Nihayetinde yarış günü maratonu 4 saatin altında bitirecek bir program izlemediğime kendimi ikna edip, yarışı zorlanmayacak bir pace le bitirmeye karar veriyorum. Aksilikler burada bitmiyor: yanımda sadece 2 tane enerji tableti var. Geriye kalanını istasyonlardan alırım diye düşünüyorum. Ne var ki Avrasya maratonunda, Runtalya’da olduğu gibi powerade ler, portakallar, muzlar yok. İstasyonlarda sadece su var. Karbonhidrat yüklemesi yapmadığım için daha 18.km ye gelmeden acıkıyorum. İlk tablet bozuk çıkıyor, suda erimiyor. Su şişesiyle birilikte atıyorum, ikincisini denemiyorum bile. 42km boyunca su dışında hiçbir destek alamıyorum. Yarış öncesi karbonhidratla beraber yeterli sıvı da tüketmediğimden yarış sırasında suya doymuyorum. Koşarken damla damla içebildiğim su yetmiyor. Sık sık, kana kana su içmek için durmayı düşünmekten koşuya konsantre olmakta zorlanıyorum.

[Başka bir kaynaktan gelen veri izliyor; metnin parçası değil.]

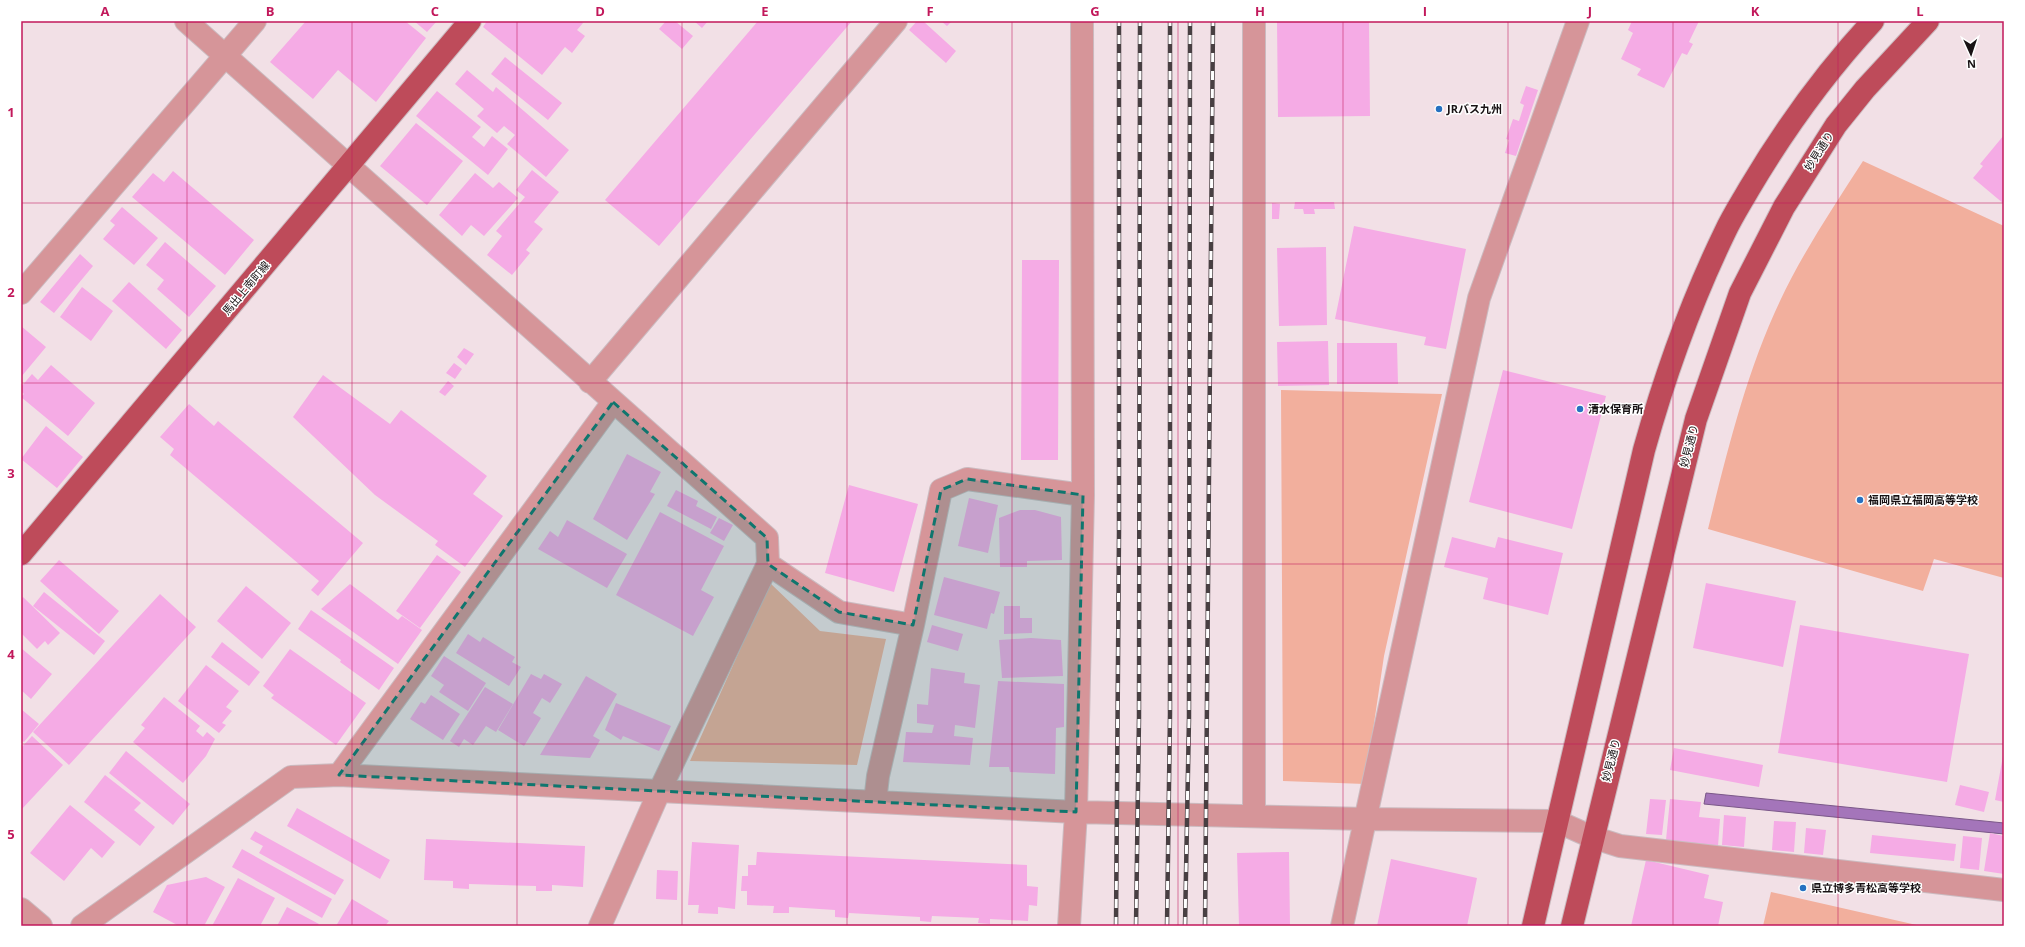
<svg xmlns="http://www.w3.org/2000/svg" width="2025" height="947" font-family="'Open Sans','Noto Sans JP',sans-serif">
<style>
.green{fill:#f2af9d}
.water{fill:#a475ba;stroke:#7a5788}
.building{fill:#f5abe5}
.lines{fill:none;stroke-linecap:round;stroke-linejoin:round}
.minor-casing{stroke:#cbbbc0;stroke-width:24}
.major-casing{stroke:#cbbbc0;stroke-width:24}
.minor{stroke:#d69599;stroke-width:22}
.major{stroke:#be4b5a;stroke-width:22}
.rail-casing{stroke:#483f42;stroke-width:4.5}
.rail{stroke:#fff;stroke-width:3;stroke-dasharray:9;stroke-linecap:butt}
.marked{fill:#0f766e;fill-opacity:0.2;stroke:#0f766e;stroke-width:3;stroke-dasharray:8 5;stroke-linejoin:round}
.grid{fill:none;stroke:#c2185b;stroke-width:1;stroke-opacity:0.55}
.poi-dot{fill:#2671c1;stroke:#fff;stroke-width:1.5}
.labels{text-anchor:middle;stroke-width:3;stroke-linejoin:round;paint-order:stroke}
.poi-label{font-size:11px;font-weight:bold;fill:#181214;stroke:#fff;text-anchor:start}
.street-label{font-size:11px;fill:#181214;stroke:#fff}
.neatline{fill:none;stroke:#c2185b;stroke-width:1.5}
.grid-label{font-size:13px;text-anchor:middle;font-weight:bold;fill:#c2185b}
</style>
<rect width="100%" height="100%" fill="#f2e0e6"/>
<path class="green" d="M1863,161L2004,226V578L1934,559L1923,591L1708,529C1727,452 1746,373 1780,301C1803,252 1834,206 1863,161Z
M1281,390L1442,394L1384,656L1365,784L1283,781Z
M770,583L820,631L886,639L857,765L690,761Z
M1771,892L1921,926H1763Z"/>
<path class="water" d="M1706,793L2004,823V834L1704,804Z"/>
<path class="building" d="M306,21H405L426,38L376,102L338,70L313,99L270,62Z
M414,21H437L427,32Z
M487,21H581L583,23L577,30L585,36L572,53L565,47L542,75L483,27Z
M666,21H675L693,36L682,49L659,29Z
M694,21H708L702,28Z
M758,21H852L659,246L605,200Z
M917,21H923L956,51L946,63L909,30Z
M941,21H952L947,26Z
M1277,21H1369L1370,116L1278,117Z
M1632,21H1699L1689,42L1693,44L1687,55L1682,53L1664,88L1637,75L1641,69L1621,59L1633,33L1628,30Z
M505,57L562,103L548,120L491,74Z
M467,70L493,92L496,87L569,150L546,177L507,144L515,135L504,126L497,133L477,116L484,109L455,84Z
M1526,86L1538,90L1516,156L1505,153L1509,140L1506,139L1513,119L1519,121L1524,105L1520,103Z
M437,91L481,127L472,137L484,147L492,136L508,149L488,175L416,116Z
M416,123L463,161L427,205L380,166Z
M2004,135V204L1973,178L1983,166L1980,164Z
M532,170L559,192L534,222L543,229L526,250L530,253L512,275L487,255L502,236L496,231L525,197L516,190Z
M173,171L254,240L225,275L132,197L153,173L164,182Z
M475,173L493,188L499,182L518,198L484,236L471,225L462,236L439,215Z
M1295,202H1334L1335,209H1314L1315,214H1304L1303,209H1294Z
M1272,203L1280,204L1279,219H1272Z
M122,207L158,238L134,265L103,239L115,225L110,221Z
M1354,226L1466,249L1446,349L1424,345L1426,337L1335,319Z
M165,242L216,286L189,317L157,289L164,280L146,265Z
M1326,247L1327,325L1279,326L1277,248Z
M80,254L93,266L54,313L40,302Z
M1022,260H1059L1058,460H1021Z
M129,282L182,330L166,349L112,301Z
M82,287L113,311L91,341L60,317Z
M21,326L46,347L21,377Z
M1328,341L1329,385L1278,386L1277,342Z
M1337,343H1397L1398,384H1337Z
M464,348L474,354L466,365L457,357Z
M454,363L462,369L455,379L446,373Z
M51,365L95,403L68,436L21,397L24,394L21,391V387L32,374L38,380Z
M1503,370L1606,396L1572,529L1469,502Z
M323,375L390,424L401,410L487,476L473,494L503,516L465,567L435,545L438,541L375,495L293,417Z
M448,381L454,386L445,396L439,392Z
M189,404L214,426L218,421L363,543L318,596L311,590L319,581L170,455L174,449L160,437Z
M46,426L83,457L57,488L21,459Z
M627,454L661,472L650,492L655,494L627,540L593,519Z
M849,485L918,504L894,592L825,573Z
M676,490L698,501L696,506L717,517L711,529L667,506Z
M969,498L998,505L988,553L958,546Z
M1020,510H1035L1061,517L1062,560L1027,561V567H1000L999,518Z
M660,512L724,546L701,590L714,597L693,636L616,595Z
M719,518L733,525L724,541L710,533Z
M567,520L627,554L607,588L538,549L550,531L558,537Z
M1452,537L1495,548L1498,537L1563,553L1548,615L1483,599L1488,578L1444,567Z
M437,555L461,572L420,628L396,611Z
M59,560L119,611L99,634L40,581Z
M944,577L1000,592L994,614L991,613L987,629L934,615Z
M1706,583L1796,601L1783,667L1693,648Z
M350,584L398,620L402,616L422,630L398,664L321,609Z
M246,586L291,623L262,659L217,621Z
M44,592L105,641L94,655L33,606Z
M160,594L196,627L69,765L33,732Z
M23,597L60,633L48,645L45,641L37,649L21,633V599Z
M1004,606H1020V618H1032V633L1004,634Z
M311,610L394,668L379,690L340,662L341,660L298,629Z
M932,625L963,634L958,651L927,642Z
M1800,625L1969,654L1947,782L1778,753Z
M468,634L480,642L483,637L515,657L512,662L521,667L509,686L456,653Z
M1031,638L1061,640L1063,676L1002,678L999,640Z
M222,642L260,672L249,686L211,657Z
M21,648L52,674L31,699L21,690Z
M290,649L366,703L336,745L271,698L274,695L263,686Z
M444,656L486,683L468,711L439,692L444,685L431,676Z
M206,665L239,691L226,707L232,711L222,723L226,725L219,733L178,701Z
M931,668L965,673L964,683L980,685L975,728L955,725L954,736L973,738L970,765L903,762L906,732L932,733L934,725L917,723V704L928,705Z
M531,674L541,679L544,674L562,684L550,703L542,698L533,713L541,718L524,746L498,730Z
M586,676L617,694L593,736L600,740L590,758L540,755Z
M998,681L1064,684V727L1056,728L1055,774L1010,772L1009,767H989Z
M485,687L513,704L496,732L486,726L473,745L464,739L459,747L450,741Z
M431,695L460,714L443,740L410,719L421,702L425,704Z
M164,697L200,726L196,731L203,737L207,732L215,739L206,756L183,783L133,742L145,728L141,725Z
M616,703L671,726L659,751L623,736L621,740L605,730Z
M21,709L39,724L24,742L21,740Z
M32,736L63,765L21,810V748Z
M1674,748L1763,765L1759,787L1670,770Z
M126,751L190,804L173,825L109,773Z
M2003,756H2004V802L1995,800Z
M105,775L141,803L134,810L155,827L140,846L84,802Z
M1960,785L1989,792L1984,812L1955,805Z
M1650,799L1666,800L1662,835L1646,834Z
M1670,799L1701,802L1699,817L1720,819L1718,846L1666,840Z
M70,805L115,842L102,858L91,848L64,881L30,853Z
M297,808L390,860L380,879L287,826Z
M1724,815L1746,817L1744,847L1722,845Z
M1774,821L1796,822L1794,852L1772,850Z
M1806,828L1826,830L1823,855L1804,853Z
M255,831L344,880L335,895L259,853L263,846L250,839Z
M1990,833L2004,836V874L1984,871Z
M1872,835L1956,844L1954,861L1870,853Z
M1963,836L1982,838L1979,870L1960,868Z
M426,839L585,846L583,887L552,885V891H536V886L469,884V889L453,888V881L424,880Z
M692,842L739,845L735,909L718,907V914L698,913L699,905H688Z
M242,849L332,899L322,918L232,867Z
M757,852L1027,865V886L1038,887L1037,906L1029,905L1028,921L990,919V924L978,923L979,918L932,916L931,922L920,921V917L849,913L848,918L835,917V910L789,907V913H773L774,906L747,905V891H741L742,876H748V865H756Z
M1289,852L1290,926H1239L1237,853Z
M1391,859L1477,878L1467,926H1377Z
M1646,860L1709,875L1704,898L1723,902L1718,926H1631Z
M657,870L678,871L677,900L656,899Z
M206,877L225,887L204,926H179L153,912L167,885Z
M238,878L275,898L260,926H212Z
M352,899L389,921L385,926H336Z
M287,907L319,924L317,926H277Z"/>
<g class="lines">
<g class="minor-casing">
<path id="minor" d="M186,21L767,538L768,564L659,792L600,926
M21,293L255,21
M590,382L896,21
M768,564L839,612L913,625L941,490L967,479L1083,495
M339,775L1076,812L1367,819L1556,821L1592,837L1620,846L2004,890
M875,802L878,776L913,625
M1254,815V21
M21,909L41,926
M82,926L291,777L339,775L613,402
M1069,926L1076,812L1083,495L1082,21
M1342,926L1479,298L1578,21"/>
</g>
<g class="major-casing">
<path id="major" d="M21,554L470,21
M1533,926L1644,450C1665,375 1691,302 1725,232C1732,217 1741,203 1749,189C1785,128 1825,73 1873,21
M1572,926L1696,419L1740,293L1784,207L1836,125L1865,89L1928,21"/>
</g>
<use href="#minor" class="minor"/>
<use href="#major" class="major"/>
<g class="rail-casing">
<path id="rail" d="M1116,926L1119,532V21
M1136,926L1139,717L1140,21
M1167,926L1170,714V21
M1185,926L1189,718L1190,21
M1205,926L1213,21"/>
</g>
<use href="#rail" class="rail"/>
</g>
<path class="marked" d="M613,402L767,538L768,564L839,612L913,625L941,490L967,479L1083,495L1076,812L339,775Z"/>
<path class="grid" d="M187,21V926M352,21V926M517,21V926M682,21V926M847,21V926M1012,21V926M1178,21V926M1343,21V926M1508,21V926M1673,21V926M1838,21V926M21,203H2004M21,383H2004M21,564H2004M21,744H2004"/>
<g class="poi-dot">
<circle cx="1439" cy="109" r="4"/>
<circle cx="1580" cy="409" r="4"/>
<circle cx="1860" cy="500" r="4"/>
<circle cx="1803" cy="888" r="4"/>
</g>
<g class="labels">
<g class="poi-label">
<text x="1447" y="113">JRバス九州</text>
<text x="1588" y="413">清水保育所</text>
<text x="1868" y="504">福岡県立福岡高等学校</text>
<text x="1811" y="892">県立博多青松高等学校</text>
</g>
<g class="street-label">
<text transform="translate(1819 151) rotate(-57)" y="4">妙見通り</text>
<text transform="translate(246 288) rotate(-50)" y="4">馬出上南町線</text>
<text transform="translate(1689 446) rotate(-76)" y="4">妙見通り</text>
<text transform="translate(1611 760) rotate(-76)" y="4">妙見通り</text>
</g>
</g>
<rect width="2025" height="947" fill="none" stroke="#ffffff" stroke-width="44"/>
<g transform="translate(1971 54) rotate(177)" stroke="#ffffff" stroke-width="3" paint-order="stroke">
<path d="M0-3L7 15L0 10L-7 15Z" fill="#181214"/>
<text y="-6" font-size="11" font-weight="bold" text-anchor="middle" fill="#181214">N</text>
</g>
<rect x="22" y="22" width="1981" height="903" class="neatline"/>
<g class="grid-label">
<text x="105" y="16">A</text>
<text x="270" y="16">B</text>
<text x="435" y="16">C</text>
<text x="600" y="16">D</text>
<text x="765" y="16">E</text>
<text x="930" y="16">F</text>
<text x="1095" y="16">G</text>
<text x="1260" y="16">H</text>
<text x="1425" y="16">I</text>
<text x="1590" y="16">J</text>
<text x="1755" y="16">K</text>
<text x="1920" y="16">L</text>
<text x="11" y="117">1</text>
<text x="11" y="297">2</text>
<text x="11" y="478">3</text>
<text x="11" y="659">4</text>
<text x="11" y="839">5</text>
</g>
</svg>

21km ortalamam Runtalya ortalamamla aynı olmasına rağmen yapmadığım interval ve tempoların acısı burada çıkıyor. Kelimenin tam anlamıyla pilim bitiyor, duvar dedikleri bu olsa gerek! Yolun karşısında 28.kmde geri dönüp finishe koşanları ve onların sadece birkaç yudum içerek yere attıkları dolu powerade şişelerini yutkunarak izliyorum. İzliyor ve bir yandan da homurdanıyorum: bu iş yavaş koşucuların işi değil. 3.5 saatin altında koşabileceksen koşacaksın yoksa hiç girmeyeceksin bu işlere. Nene gerek senin maraton? Koş yarı maratonunu paşalar gibi…

Asıl facia 28.kmde döner dönmez kafadan esen rüzgarın şiddetini fark edince başlıyor. Ne yaparsam yapayım pace imi koruyamıyorum. Giderek daha da yavaşlayarak aç, susuz, yorgun finish e doğru sürünüyorum. Yorgunluk sadece bedenimi değil, ruhumu da uyuşturuyor. 40km tabelasını gördüğüme sevinemiyorum bile, 2 km 2 gün gibi geliyor.

Tarifsiz acılar içinde vardığım finish çizgisinden 500mt ötedeki otele gitmek 20 dakikamı alıyor. Ancak uçağa bininceye kadar sürecek olan koşu hayatımı bitirime kararımı da o 20 dakikada alıyorum.